_Extract provided_
One of the most moving eulogies was given by Clinton who said Kohl was dedicated to creating a world in which no one dominated. “Helmut Kohl gave us the chance to be involved in something bigger than ourselves, bigger than our terms in office and bigger than our fleeting careers,” Clinton said.
He added, „Sleep well my friend, the greatest gift you left us is the lessons, the things that matter most in life, is what we leave our children, the freedom, the peace, the security, to build our own prosperity, to chase our own dreams and to believe they can be very big, while lifting up not tearing down. You did a good job with your life. And those of us, who shared it, loved you for it. Thank you!”
“Helmut Kohl was a German patriot and a European patriot,” said Juncker, a former Luxembourg prime minister and close friend of Kohl, said in his tribute. “We’ve lost a giant of the post-war era.”
“He was the architect of the world order,” said Medvedev of Kohl, who skilfully negotiated reunification with communist East Germany with former Soviet leader Mikhail Gorbachev. “In Russia, we’ll remember him as our friend — a wise and sincere person.”
German Chancellor Angela Merkel, a former minister in Kohl’s government, also paid tribute to her mentor, insisting that it was up to today’s generation to guard his legacy.
“Many of the things, that we take for granted, can be traced back to him: the unification of Eastern and Western Europe, the single market, the removal of border controls between the member-countries of the EU, and that most of these countries have a single currency, the fact that the European Union in her present form exists at all, all these things are and will continue to be linked with his name materially,” she said.
The tribute in the European Parliament was the first of its kind to a political leader. Kohl’s casket was then flown by helicopter across the Rhine from Strasbourg to his hometown of Ludwigshafen, where his body was later carried in procession before being transported by riverboat to nearby Speyer – one of Germany’s oldest towns.
Hundreds of dignitaries attended his funeral in the Speyer Cathedral, where as a teenager Kohl found shelter from bombings during World War II. The resting place of many rulers of the Holy Roman Empire, it was seen by Kohl as a symbol of European unity.

_Assigned task A_
Reproduce everything in the passage on the tributes to Kohl from "German Chancellor Angela" down to "guard his legacy.", word for word.
_Assigned task B_
Pick out every line of the entries that contains the string "Puteri", matching its case exactly.

_Materials provided_
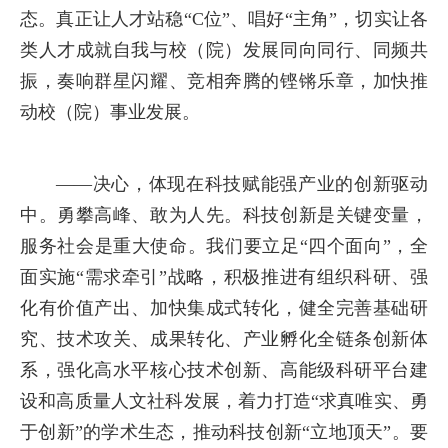
态。真正让人才站稳“C位”、唱好“主角”，切实让各
类人才成就自我与校（院）发展同向同行、同频共
振，奏响群星闪耀、竞相奔腾的铿锵乐章，加快推
动校（院）事业发展。
——决心，体现在科技赋能强产业的创新驱动
中。勇攀高峰、敢为人先。科技创新是关键变量，
服务社会是重大使命。我们要立足“四个面向”，全
面实施“需求牵引”战略，积极推进有组织科研、强
化有价值产出、加快集成式转化，健全完善基础研
究、技术攻关、成果转化、产业孵化全链条创新体
系，强化高水平核心技术创新、高能级科研平台建
设和高质量人文社科发展，着力打造“求真唯实、勇
于创新”的学术生态，推动科技创新“立地顶天”。要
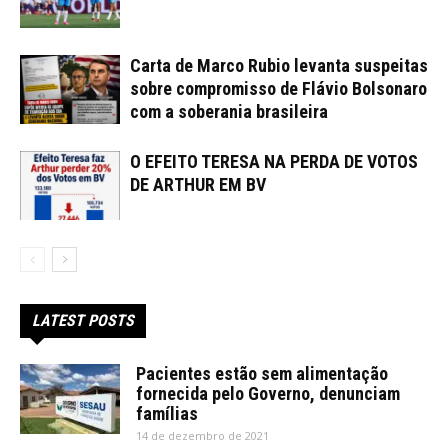
Carta de Marco Rubio levanta suspeitas
sobre compromisso de Flávio Bolsonaro
com a soberania brasileira
O EFEITO TERESA NA PERDA DE VOTOS
DE ARTHUR EM BV
LATEST POSTS
Pacientes estão sem alimentação
fornecida pelo Governo, denunciam
famílias
14 de dezembro de 2021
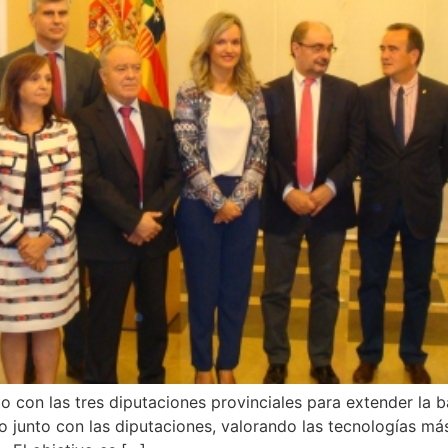
 con las tres diputaciones provinciales para extender la 
junto con las diputaciones, valorando las tecnologías más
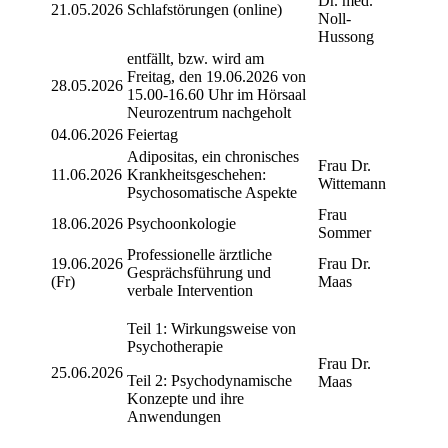
Dr. med.
21.05.2026
Schlafstörungen (online)
Noll-
Hussong
entfällt, bzw. wird am
Freitag, den 19.06.2026 von
28.05.2026
15.00-16.60 Uhr im Hörsaal
Neurozentrum nachgeholt
04.06.2026
Feiertag
Adipositas, ein chronisches
Frau Dr.
11.06.2026
Krankheitsgeschehen:
Wittemann
Psychosomatische Aspekte
Frau
18.06.2026
Psychoonkologie
Sommer
Professionelle ärztliche
19.06.2026
Frau Dr.
Gesprächsführung und
(Fr)
Maas
verbale Intervention
Teil 1: Wirkungsweise von
Psychotherapie
Frau Dr.
25.06.2026
Teil 2: Psychodynamische
Maas
Konzepte und ihre
Anwendungen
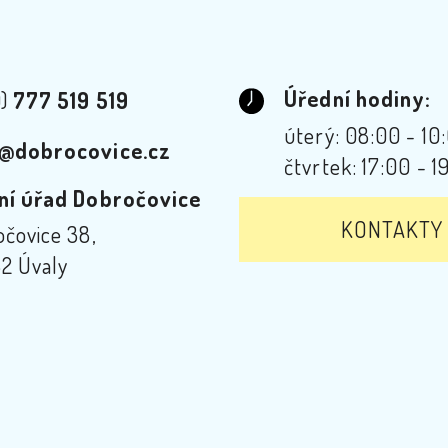
Úřední hodiny:
0)
777 519 519
úterý: 08:00 - 10
@dobrocovice.cz
čtvrtek: 17:00 - 1
ní úřad Dobročovice
KONTAKTY
čovice 38,
2 Úvaly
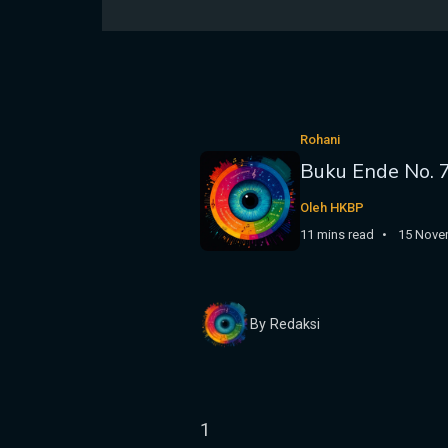
Rohani
Buku Ende No. 
Oleh HKBP
11 mins read
15 Nove
By Redaksi
1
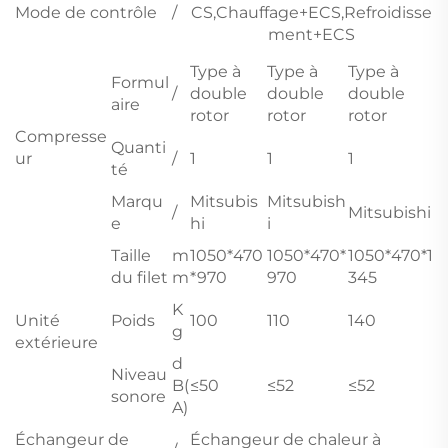
Mode de contrôle
/
CS,Chauffage+ECS,Refroidisse
ment+ECS
Type à
Type à
Type à
Formul
/
double
double
double
aire
rotor
rotor
rotor
Compresse
Quanti
ur
/
1
1
1
té
Marqu
Mitsubis
Mitsubish
/
Mitsubishi
e
hi
i
Taille
m
1050*470
1050*470*
1050*470*1
du filet
m
*970
970
345
K
Unité
Poids
100
110
140
g
extérieure
d
Niveau
B(
≤50
≤52
≤52
sonore
A)
Échangeur de
Échangeur de chaleur à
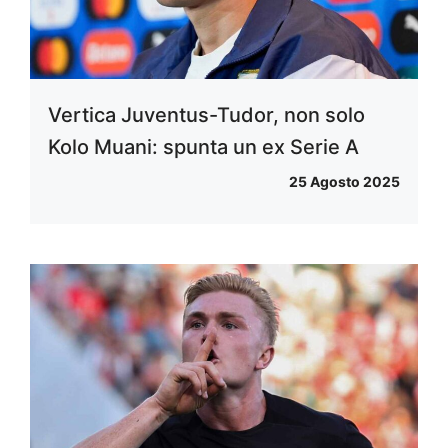
Vertica Juventus-Tudor, non solo
Kolo Muani: spunta un ex Serie A
25 Agosto 2025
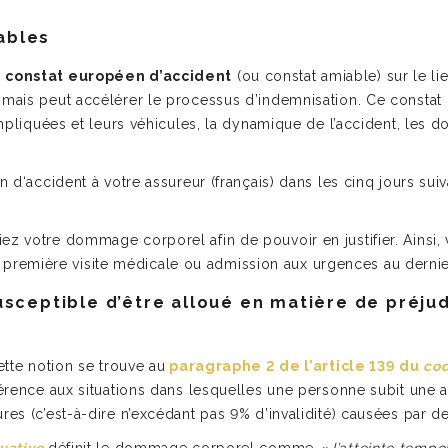
ables
n
constat européen d’accident
(ou constat amiable) sur le li
 mais peut accélérer le processus d’indemnisation. Ce constat 
 impliquées et leurs véhicules, la dynamique de l’accident, le
on d‘accident à votre assureur (français) dans les cinq jours su
z votre dommage corporel afin de pouvoir en justifier. Ainsi, ve
remière visite médicale ou admission aux urgences au dernier
sceptible d’être alloué en matière de préjud
ette notion se trouve au
paragraphe 2 de l’article 139 du
cod
éférence aux situations dans lesquelles une personne subit une 
res (c’est-à-dire n’excédant pas 9% d’invalidité) causées par de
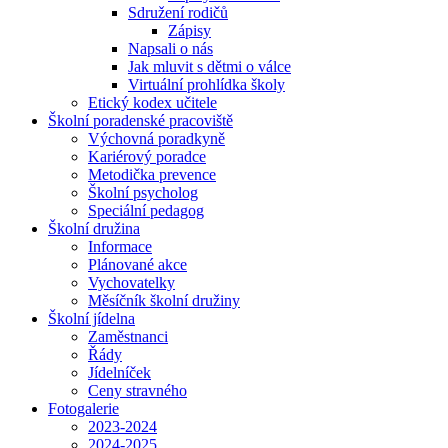
Sdružení rodičů
Zápisy
Napsali o nás
Jak mluvit s dětmi o válce
Virtuální prohlídka školy
Etický kodex učitele
Školní poradenské pracoviště
Výchovná poradkyně
Kariérový poradce
Metodička prevence
Školní psycholog
Speciální pedagog
Školní družina
Informace
Plánované akce
Vychovatelky
Měsíčník školní družiny
Školní jídelna
Zaměstnanci
Řády
Jídelníček
Ceny stravného
Fotogalerie
2023-2024
2024-2025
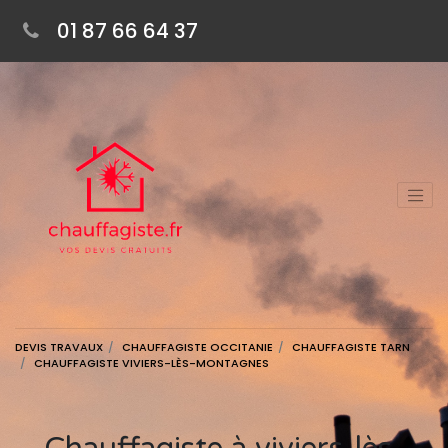
01 87 66 64 37
DEVIS TRAVAUX
CHAUFFAGISTE OCCITANIE
CHAUFFAGISTE TARN
CHAUFFAGISTE VIVIERS-LÈS-MONTAGNES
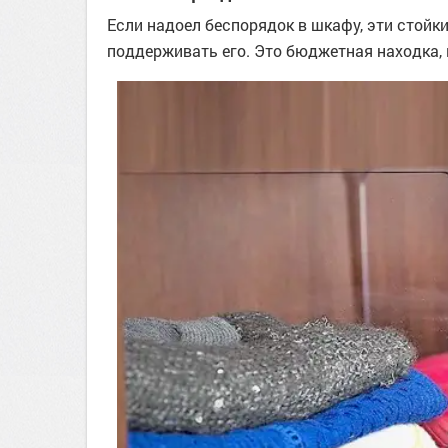
Если надоел беспорядок в шкафу, эти стойк
поддерживать его. Это бюджетная находка, 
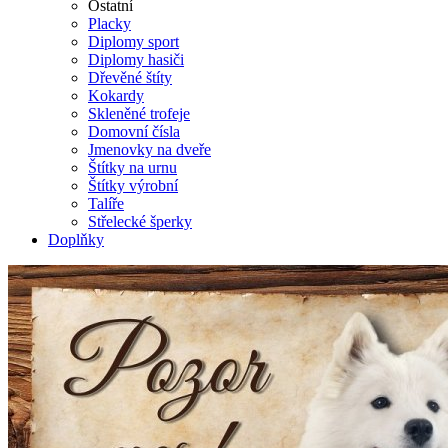
Ostatní
Placky
Diplomy sport
Diplomy hasiči
Dřevěné štíty
Kokardy
Skleněné trofeje
Domovní čísla
Jmenovky na dveře
Štítky na urnu
Štítky výrobní
Talíře
Střelecké šperky
Doplňky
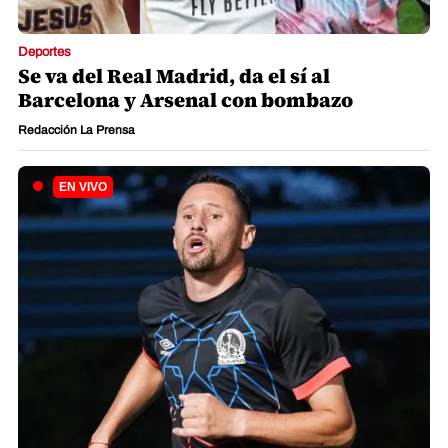
Deportes
Se va del Real Madrid, da el sí al
Barcelona y Arsenal con bombazo
Redacción La Prensa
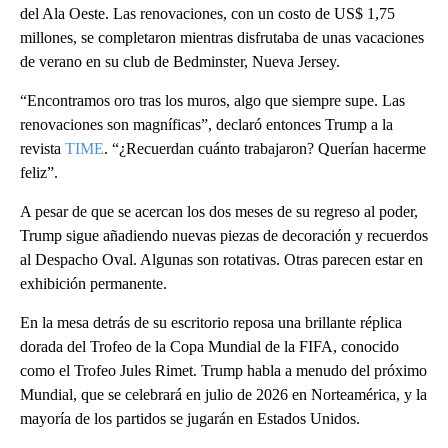
del Ala Oeste. Las renovaciones, con un costo de US$ 1,75
millones, se completaron mientras disfrutaba de unas vacaciones
de verano en su club de Bedminster, Nueva Jersey.
“Encontramos oro tras los muros, algo que siempre supe. Las
renovaciones son magníficas”, declaró entonces Trump a la
revista
TIME
. “¿Recuerdan cuánto trabajaron? Querían hacerme
feliz”.
A pesar de que se acercan los dos meses de su regreso al poder,
Trump sigue añadiendo nuevas piezas de decoración y recuerdos
al Despacho Oval. Algunas son rotativas. Otras parecen estar en
exhibición permanente.
En la mesa detrás de su escritorio reposa una brillante réplica
dorada del Trofeo de la Copa Mundial de la FIFA, conocido
como el Trofeo Jules Rimet. Trump habla a menudo del próximo
Mundial, que se celebrará en julio de 2026 en Norteamérica, y la
mayoría de los partidos se jugarán en Estados Unidos.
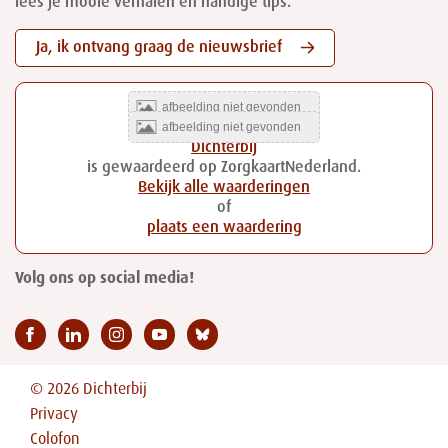
lees je mooie verhalen en handige tips.
Ja, ik ontvang graag de nieuwsbrief
Dichterbij
is gewaardeerd op ZorgkaartNederland.
Bekijk alle waarderingen
of
plaats een waardering
Volg ons op social media!
© 2026 Dichterbij
Privacy
Colofon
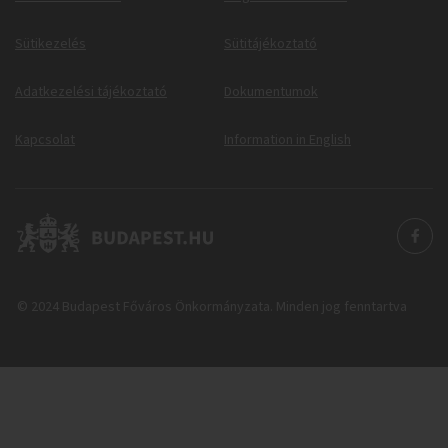
Sütikezelés
Sütitájékoztató
Adatkezelési tájékoztató
Dokumentumok
Kapcsolat
Information in English
© 2024 Budapest Főváros Önkormányzata. Minden jog fenntartva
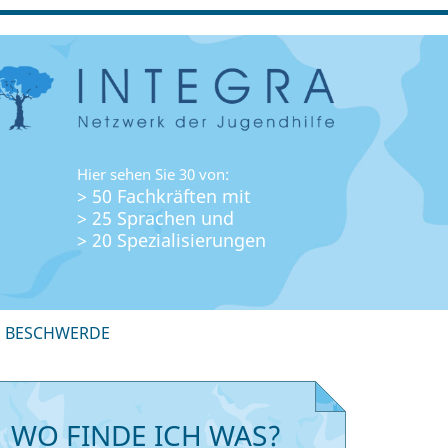
Hier sehen Sie 30 von:
> 50 Fachkräften mit
> 25 Sprachen und
> 20 Spezialisierungen
+ BESCHWERDE
WO FINDE ICH WAS?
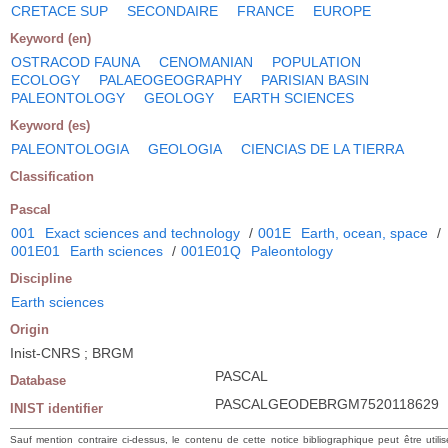
CRETACE SUP
SECONDAIRE
FRANCE
EUROPE
Keyword (en)
OSTRACOD FAUNA
CENOMANIAN
POPULATION
ECOLOGY
PALAEOGEOGRAPHY
PARISIAN BASIN
PALEONTOLOGY
GEOLOGY
EARTH SCIENCES
Keyword (es)
PALEONTOLOGIA
GEOLOGIA
CIENCIAS DE LA TIERRA
Classification
Pascal
001
Exact sciences and technology
/
001E
Earth, ocean, space
/
001E01
Earth sciences
/
001E01Q
Paleontology
Discipline
Earth sciences
Origin
Inist-CNRS ; BRGM
PASCAL
Database
PASCALGEODEBRGM7520118629
INIST identifier
Sauf mention contraire ci-dessus, le contenu de cette notice bibliographique peut être utilis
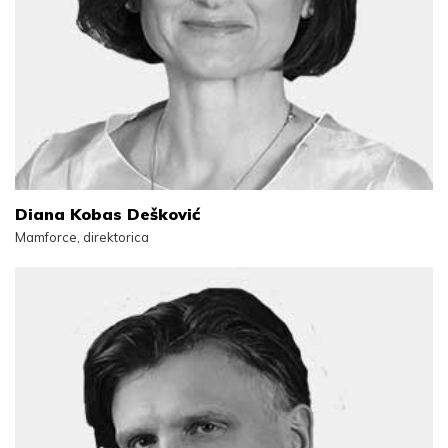
Diana Kobas Dešković
Mamforce, direktorica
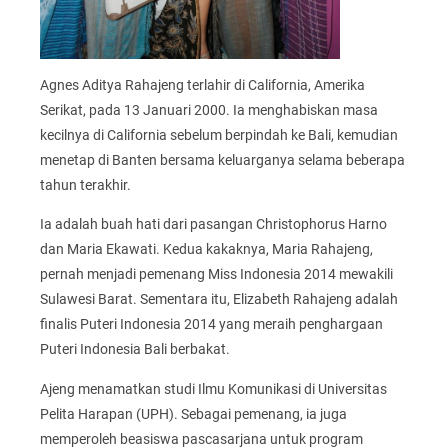
Agnes Aditya Rahajeng terlahir di California, Amerika
Serikat, pada 13 Januari 2000. Ia menghabiskan masa
kecilnya di California sebelum berpindah ke Bali, kemudian
menetap di Banten bersama keluarganya selama beberapa
tahun terakhir.
Ia adalah buah hati dari pasangan Christophorus Harno
dan Maria Ekawati. Kedua kakaknya, Maria Rahajeng,
pernah menjadi pemenang Miss Indonesia 2014 mewakili
Sulawesi Barat. Sementara itu, Elizabeth Rahajeng adalah
finalis Puteri Indonesia 2014 yang meraih penghargaan
Puteri Indonesia Bali berbakat.
Ajeng menamatkan studi Ilmu Komunikasi di Universitas
Pelita Harapan (UPH). Sebagai pemenang, ia juga
memperoleh beasiswa pascasarjana untuk program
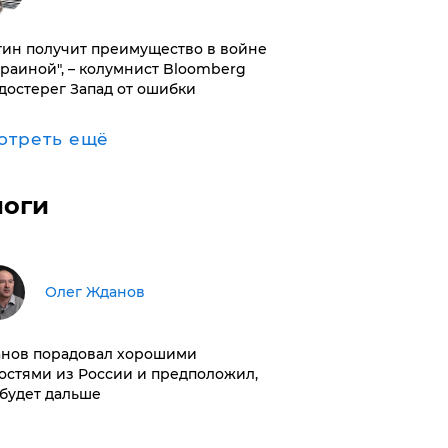
тин получит преимущество в войне
краиной", – колумнист Bloomberg
достерег Запад от ошибки
отреть ещё
логи
Олег Жданов
нов порадовал хорошими
остями из России и предположил,
 будет дальше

_Task result A_
German Chancellor Angela Merkel, a former minister in Kohl’s government, also paid tribute to her mentor, insisting that it was up to today’s generation to guard his legacy.

_Task result B_
finalis Puteri Indonesia 2014 yang meraih penghargaan
Puteri Indonesia Bali berbakat.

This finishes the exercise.